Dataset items
____________________

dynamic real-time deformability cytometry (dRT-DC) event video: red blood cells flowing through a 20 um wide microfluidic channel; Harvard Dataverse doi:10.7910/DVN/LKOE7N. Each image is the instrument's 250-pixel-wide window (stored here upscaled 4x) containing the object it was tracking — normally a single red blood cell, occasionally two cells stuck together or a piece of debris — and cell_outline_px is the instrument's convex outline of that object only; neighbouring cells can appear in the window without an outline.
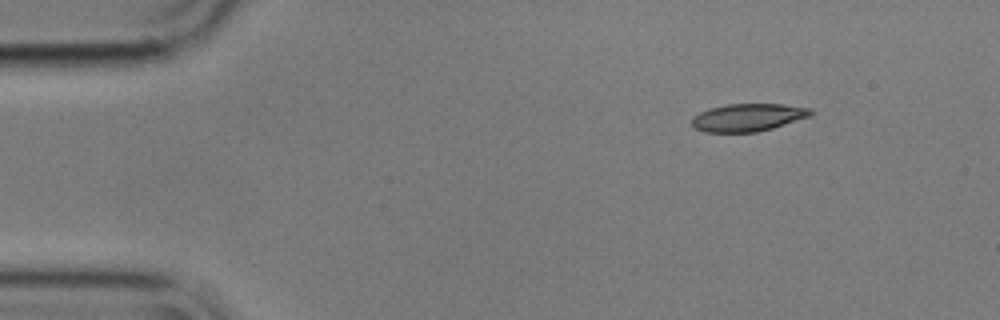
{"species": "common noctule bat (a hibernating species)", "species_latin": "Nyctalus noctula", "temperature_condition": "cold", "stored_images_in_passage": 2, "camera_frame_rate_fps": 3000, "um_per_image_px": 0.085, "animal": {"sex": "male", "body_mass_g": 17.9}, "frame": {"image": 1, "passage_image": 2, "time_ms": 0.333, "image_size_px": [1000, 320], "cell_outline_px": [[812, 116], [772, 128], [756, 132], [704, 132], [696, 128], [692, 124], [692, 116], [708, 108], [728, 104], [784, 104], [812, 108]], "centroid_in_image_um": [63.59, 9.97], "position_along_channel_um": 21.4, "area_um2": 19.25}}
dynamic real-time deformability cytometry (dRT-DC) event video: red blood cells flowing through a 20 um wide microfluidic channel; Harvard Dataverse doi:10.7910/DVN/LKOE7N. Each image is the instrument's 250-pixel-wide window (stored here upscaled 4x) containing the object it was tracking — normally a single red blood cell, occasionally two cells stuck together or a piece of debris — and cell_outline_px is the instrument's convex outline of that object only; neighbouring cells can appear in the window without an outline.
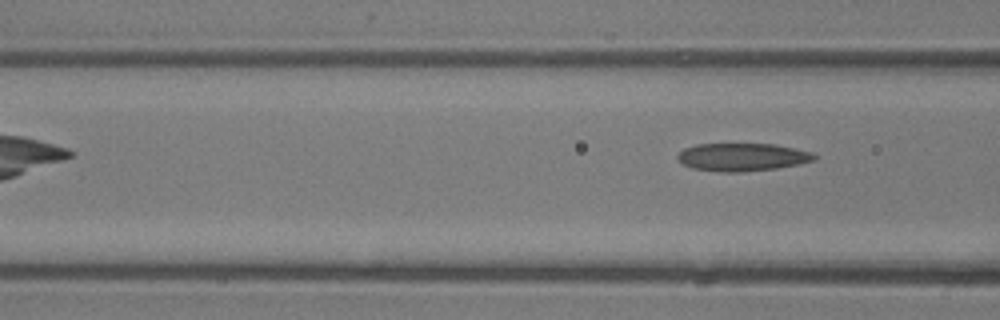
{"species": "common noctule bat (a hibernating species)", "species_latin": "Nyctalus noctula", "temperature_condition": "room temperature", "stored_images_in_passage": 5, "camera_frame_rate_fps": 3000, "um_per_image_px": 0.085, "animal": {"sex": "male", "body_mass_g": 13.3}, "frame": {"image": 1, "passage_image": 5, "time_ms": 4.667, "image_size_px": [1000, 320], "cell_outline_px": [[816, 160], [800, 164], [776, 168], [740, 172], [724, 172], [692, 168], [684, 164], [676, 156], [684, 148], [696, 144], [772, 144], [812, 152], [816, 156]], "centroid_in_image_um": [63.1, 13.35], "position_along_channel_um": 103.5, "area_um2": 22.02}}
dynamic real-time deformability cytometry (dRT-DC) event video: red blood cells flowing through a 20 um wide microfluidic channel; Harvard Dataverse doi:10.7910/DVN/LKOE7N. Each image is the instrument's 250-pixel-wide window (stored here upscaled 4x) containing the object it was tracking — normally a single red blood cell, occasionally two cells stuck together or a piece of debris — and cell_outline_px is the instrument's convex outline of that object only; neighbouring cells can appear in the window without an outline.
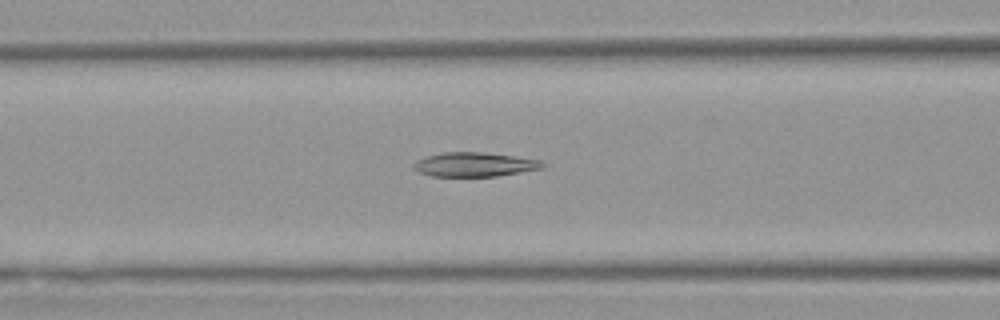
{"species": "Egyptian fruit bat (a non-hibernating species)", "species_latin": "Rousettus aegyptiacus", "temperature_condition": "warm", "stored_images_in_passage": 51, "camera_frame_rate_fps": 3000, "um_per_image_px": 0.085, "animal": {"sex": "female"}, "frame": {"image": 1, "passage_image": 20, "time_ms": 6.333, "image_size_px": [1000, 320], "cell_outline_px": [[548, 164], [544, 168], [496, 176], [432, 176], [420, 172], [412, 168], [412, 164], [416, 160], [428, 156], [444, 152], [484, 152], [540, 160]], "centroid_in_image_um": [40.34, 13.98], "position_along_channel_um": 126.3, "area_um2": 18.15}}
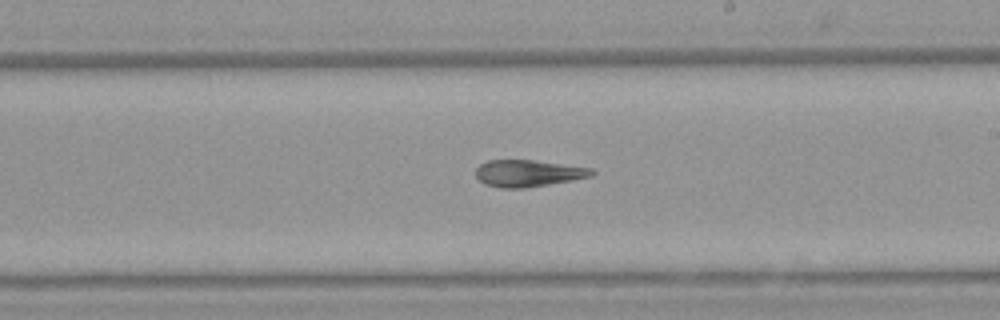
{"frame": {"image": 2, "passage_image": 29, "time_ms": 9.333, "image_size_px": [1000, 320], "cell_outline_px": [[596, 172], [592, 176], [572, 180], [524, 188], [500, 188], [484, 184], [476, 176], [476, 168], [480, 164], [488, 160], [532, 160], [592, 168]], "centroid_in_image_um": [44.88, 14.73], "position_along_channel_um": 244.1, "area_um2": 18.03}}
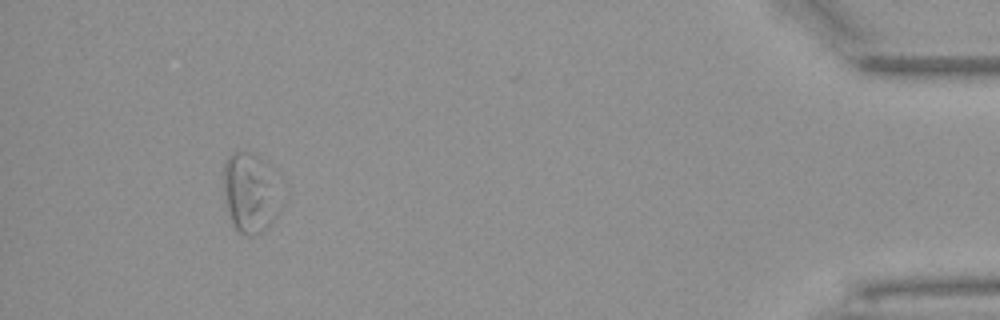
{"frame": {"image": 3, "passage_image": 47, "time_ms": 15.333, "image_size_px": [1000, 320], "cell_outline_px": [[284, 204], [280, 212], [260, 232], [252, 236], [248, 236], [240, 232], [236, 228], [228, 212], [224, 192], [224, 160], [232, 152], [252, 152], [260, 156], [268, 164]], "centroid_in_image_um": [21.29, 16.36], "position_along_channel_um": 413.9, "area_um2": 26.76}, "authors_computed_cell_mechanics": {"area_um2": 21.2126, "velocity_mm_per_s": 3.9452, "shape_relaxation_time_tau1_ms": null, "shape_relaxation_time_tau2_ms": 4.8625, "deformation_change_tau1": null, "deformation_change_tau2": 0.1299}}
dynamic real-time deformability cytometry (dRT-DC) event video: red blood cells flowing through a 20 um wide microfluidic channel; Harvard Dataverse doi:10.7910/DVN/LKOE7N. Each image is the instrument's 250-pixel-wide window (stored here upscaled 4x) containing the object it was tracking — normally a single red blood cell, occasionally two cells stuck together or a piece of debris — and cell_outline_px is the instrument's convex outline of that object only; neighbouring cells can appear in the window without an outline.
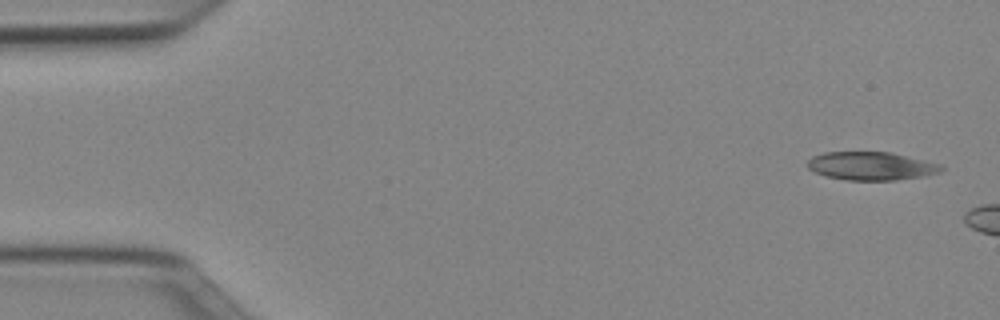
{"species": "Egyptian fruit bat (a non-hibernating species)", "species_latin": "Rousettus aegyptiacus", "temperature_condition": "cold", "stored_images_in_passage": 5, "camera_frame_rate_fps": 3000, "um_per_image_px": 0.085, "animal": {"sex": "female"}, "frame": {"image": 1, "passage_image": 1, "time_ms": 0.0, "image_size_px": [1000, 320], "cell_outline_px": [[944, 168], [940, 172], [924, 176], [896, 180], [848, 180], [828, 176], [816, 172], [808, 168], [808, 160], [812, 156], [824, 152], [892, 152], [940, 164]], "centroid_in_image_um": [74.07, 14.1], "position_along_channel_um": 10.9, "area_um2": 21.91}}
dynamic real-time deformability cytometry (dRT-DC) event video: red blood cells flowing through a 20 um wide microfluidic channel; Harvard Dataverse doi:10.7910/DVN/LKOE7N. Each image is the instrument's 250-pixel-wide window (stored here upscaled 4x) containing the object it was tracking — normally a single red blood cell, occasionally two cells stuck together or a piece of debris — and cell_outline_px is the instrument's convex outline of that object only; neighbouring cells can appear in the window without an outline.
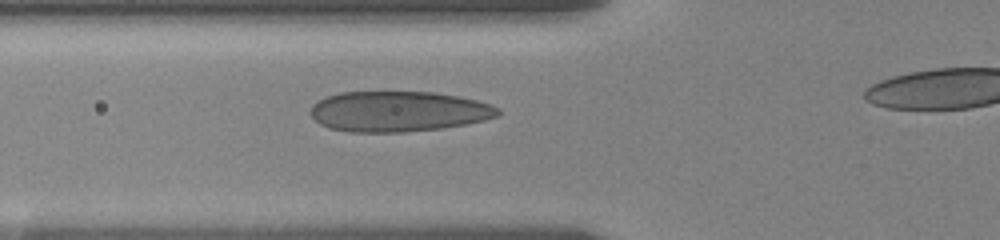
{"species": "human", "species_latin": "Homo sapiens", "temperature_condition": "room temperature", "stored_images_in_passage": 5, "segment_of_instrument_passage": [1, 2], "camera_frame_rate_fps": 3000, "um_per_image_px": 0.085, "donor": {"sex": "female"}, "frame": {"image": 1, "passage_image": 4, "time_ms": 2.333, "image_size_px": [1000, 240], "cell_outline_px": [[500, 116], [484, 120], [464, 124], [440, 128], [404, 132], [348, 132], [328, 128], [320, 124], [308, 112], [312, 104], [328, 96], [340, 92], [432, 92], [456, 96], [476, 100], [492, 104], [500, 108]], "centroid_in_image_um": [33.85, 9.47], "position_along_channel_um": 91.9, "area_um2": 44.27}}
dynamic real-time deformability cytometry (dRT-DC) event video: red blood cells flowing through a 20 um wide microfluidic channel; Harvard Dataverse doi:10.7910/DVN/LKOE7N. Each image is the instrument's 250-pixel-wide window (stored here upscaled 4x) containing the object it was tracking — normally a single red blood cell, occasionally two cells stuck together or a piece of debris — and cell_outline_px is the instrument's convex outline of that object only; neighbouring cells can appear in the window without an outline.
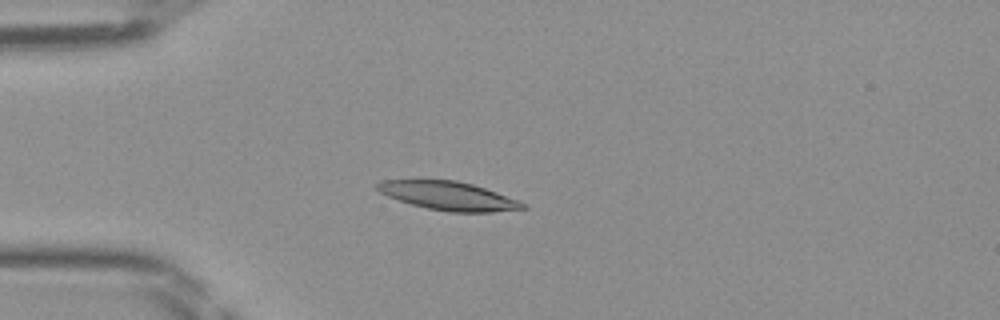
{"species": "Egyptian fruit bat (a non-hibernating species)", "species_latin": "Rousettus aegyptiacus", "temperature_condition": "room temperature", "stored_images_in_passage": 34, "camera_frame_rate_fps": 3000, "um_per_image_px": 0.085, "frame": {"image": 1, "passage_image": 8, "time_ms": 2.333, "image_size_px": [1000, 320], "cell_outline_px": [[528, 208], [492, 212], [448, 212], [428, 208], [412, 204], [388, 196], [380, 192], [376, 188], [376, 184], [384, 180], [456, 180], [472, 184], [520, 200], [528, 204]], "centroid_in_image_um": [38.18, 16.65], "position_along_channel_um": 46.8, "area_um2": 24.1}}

____________________

## [TASK BRIEF]
Each entry above should be reproduced exactly, with the pictures removed.

## [FULL ANSWER]
dynamic real-time deformability cytometry (dRT-DC) event video: red blood cells flowing through a 20 um wide microfluidic channel; Harvard Dataverse doi:10.7910/DVN/LKOE7N. Each image is the instrument's 250-pixel-wide window (stored here upscaled 4x) containing the object it was tracking — normally a single red blood cell, occasionally two cells stuck together or a piece of debris — and cell_outline_px is the instrument's convex outline of that object only; neighbouring cells can appear in the window without an outline.
{"species": "common noctule bat (a hibernating species)", "species_latin": "Nyctalus noctula", "temperature_condition": "cold", "stored_images_in_passage": 2, "camera_frame_rate_fps": 3000, "um_per_image_px": 0.085, "animal": {"sex": "male", "body_mass_g": 17.9}, "frame": {"image": 1, "passage_image": 2, "time_ms": 0.333, "image_size_px": [1000, 320], "cell_outline_px": [[812, 116], [772, 128], [756, 132], [704, 132], [696, 128], [692, 124], [692, 116], [708, 108], [728, 104], [784, 104], [812, 108]], "centroid_in_image_um": [63.59, 9.97], "position_along_channel_um": 21.4, "area_um2": 19.25}}
dynamic real-time deformability cytometry (dRT-DC) event video: red blood cells flowing through a 20 um wide microfluidic channel; Harvard Dataverse doi:10.7910/DVN/LKOE7N. Each image is the instrument's 250-pixel-wide window (stored here upscaled 4x) containing the object it was tracking — normally a single red blood cell, occasionally two cells stuck together or a piece of debris — and cell_outline_px is the instrument's convex outline of that object only; neighbouring cells can appear in the window without an outline.
{"species": "common noctule bat (a hibernating species)", "species_latin": "Nyctalus noctula", "temperature_condition": "room temperature", "stored_images_in_passage": 5, "camera_frame_rate_fps": 3000, "um_per_image_px": 0.085, "animal": {"sex": "male", "body_mass_g": 13.3}, "frame": {"image": 1, "passage_image": 5, "time_ms": 4.667, "image_size_px": [1000, 320], "cell_outline_px": [[816, 160], [800, 164], [776, 168], [740, 172], [724, 172], [692, 168], [684, 164], [676, 156], [684, 148], [696, 144], [772, 144], [812, 152], [816, 156]], "centroid_in_image_um": [63.1, 13.35], "position_along_channel_um": 103.5, "area_um2": 22.02}}
dynamic real-time deformability cytometry (dRT-DC) event video: red blood cells flowing through a 20 um wide microfluidic channel; Harvard Dataverse doi:10.7910/DVN/LKOE7N. Each image is the instrument's 250-pixel-wide window (stored here upscaled 4x) containing the object it was tracking — normally a single red blood cell, occasionally two cells stuck together or a piece of debris — and cell_outline_px is the instrument's convex outline of that object only; neighbouring cells can appear in the window without an outline.
{"species": "Egyptian fruit bat (a non-hibernating species)", "species_latin": "Rousettus aegyptiacus", "temperature_condition": "warm", "stored_images_in_passage": 51, "camera_frame_rate_fps": 3000, "um_per_image_px": 0.085, "animal": {"sex": "female"}, "frame": {"image": 1, "passage_image": 20, "time_ms": 6.333, "image_size_px": [1000, 320], "cell_outline_px": [[548, 164], [544, 168], [496, 176], [432, 176], [420, 172], [412, 168], [412, 164], [416, 160], [428, 156], [444, 152], [484, 152], [540, 160]], "centroid_in_image_um": [40.34, 13.98], "position_along_channel_um": 126.3, "area_um2": 18.15}}
{"frame": {"image": 2, "passage_image": 29, "time_ms": 9.333, "image_size_px": [1000, 320], "cell_outline_px": [[596, 172], [592, 176], [572, 180], [524, 188], [500, 188], [484, 184], [476, 176], [476, 168], [480, 164], [488, 160], [532, 160], [592, 168]], "centroid_in_image_um": [44.88, 14.73], "position_along_channel_um": 244.1, "area_um2": 18.03}}
{"frame": {"image": 3, "passage_image": 47, "time_ms": 15.333, "image_size_px": [1000, 320], "cell_outline_px": [[284, 204], [280, 212], [260, 232], [252, 236], [248, 236], [240, 232], [236, 228], [228, 212], [224, 192], [224, 160], [232, 152], [252, 152], [260, 156], [268, 164]], "centroid_in_image_um": [21.29, 16.36], "position_along_channel_um": 413.9, "area_um2": 26.76}, "authors_computed_cell_mechanics": {"area_um2": 21.2126, "velocity_mm_per_s": 3.9452, "shape_relaxation_time_tau1_ms": null, "shape_relaxation_time_tau2_ms": 4.8625, "deformation_change_tau1": null, "deformation_change_tau2": 0.1299}}
dynamic real-time deformability cytometry (dRT-DC) event video: red blood cells flowing through a 20 um wide microfluidic channel; Harvard Dataverse doi:10.7910/DVN/LKOE7N. Each image is the instrument's 250-pixel-wide window (stored here upscaled 4x) containing the object it was tracking — normally a single red blood cell, occasionally two cells stuck together or a piece of debris — and cell_outline_px is the instrument's convex outline of that object only; neighbouring cells can appear in the window without an outline.
{"species": "Egyptian fruit bat (a non-hibernating species)", "species_latin": "Rousettus aegyptiacus", "temperature_condition": "cold", "stored_images_in_passage": 5, "camera_frame_rate_fps": 3000, "um_per_image_px": 0.085, "animal": {"sex": "female"}, "frame": {"image": 1, "passage_image": 1, "time_ms": 0.0, "image_size_px": [1000, 320], "cell_outline_px": [[944, 168], [940, 172], [924, 176], [896, 180], [848, 180], [828, 176], [816, 172], [808, 168], [808, 160], [812, 156], [824, 152], [892, 152], [940, 164]], "centroid_in_image_um": [74.07, 14.1], "position_along_channel_um": 10.9, "area_um2": 21.91}}
dynamic real-time deformability cytometry (dRT-DC) event video: red blood cells flowing through a 20 um wide microfluidic channel; Harvard Dataverse doi:10.7910/DVN/LKOE7N. Each image is the instrument's 250-pixel-wide window (stored here upscaled 4x) containing the object it was tracking — normally a single red blood cell, occasionally two cells stuck together or a piece of debris — and cell_outline_px is the instrument's convex outline of that object only; neighbouring cells can appear in the window without an outline.
{"species": "human", "species_latin": "Homo sapiens", "temperature_condition": "room temperature", "stored_images_in_passage": 5, "segment_of_instrument_passage": [1, 2], "camera_frame_rate_fps": 3000, "um_per_image_px": 0.085, "donor": {"sex": "female"}, "frame": {"image": 1, "passage_image": 4, "time_ms": 2.333, "image_size_px": [1000, 240], "cell_outline_px": [[500, 116], [484, 120], [464, 124], [440, 128], [404, 132], [348, 132], [328, 128], [320, 124], [308, 112], [312, 104], [328, 96], [340, 92], [432, 92], [456, 96], [476, 100], [492, 104], [500, 108]], "centroid_in_image_um": [33.85, 9.47], "position_along_channel_um": 91.9, "area_um2": 44.27}}
dynamic real-time deformability cytometry (dRT-DC) event video: red blood cells flowing through a 20 um wide microfluidic channel; Harvard Dataverse doi:10.7910/DVN/LKOE7N. Each image is the instrument's 250-pixel-wide window (stored here upscaled 4x) containing the object it was tracking — normally a single red blood cell, occasionally two cells stuck together or a piece of debris — and cell_outline_px is the instrument's convex outline of that object only; neighbouring cells can appear in the window without an outline.
{"species": "Egyptian fruit bat (a non-hibernating species)", "species_latin": "Rousettus aegyptiacus", "temperature_condition": "room temperature", "stored_images_in_passage": 34, "camera_frame_rate_fps": 3000, "um_per_image_px": 0.085, "frame": {"image": 1, "passage_image": 8, "time_ms": 2.333, "image_size_px": [1000, 320], "cell_outline_px": [[528, 208], [492, 212], [448, 212], [428, 208], [412, 204], [388, 196], [380, 192], [376, 188], [376, 184], [384, 180], [456, 180], [472, 184], [520, 200], [528, 204]], "centroid_in_image_um": [38.18, 16.65], "position_along_channel_um": 46.8, "area_um2": 24.1}}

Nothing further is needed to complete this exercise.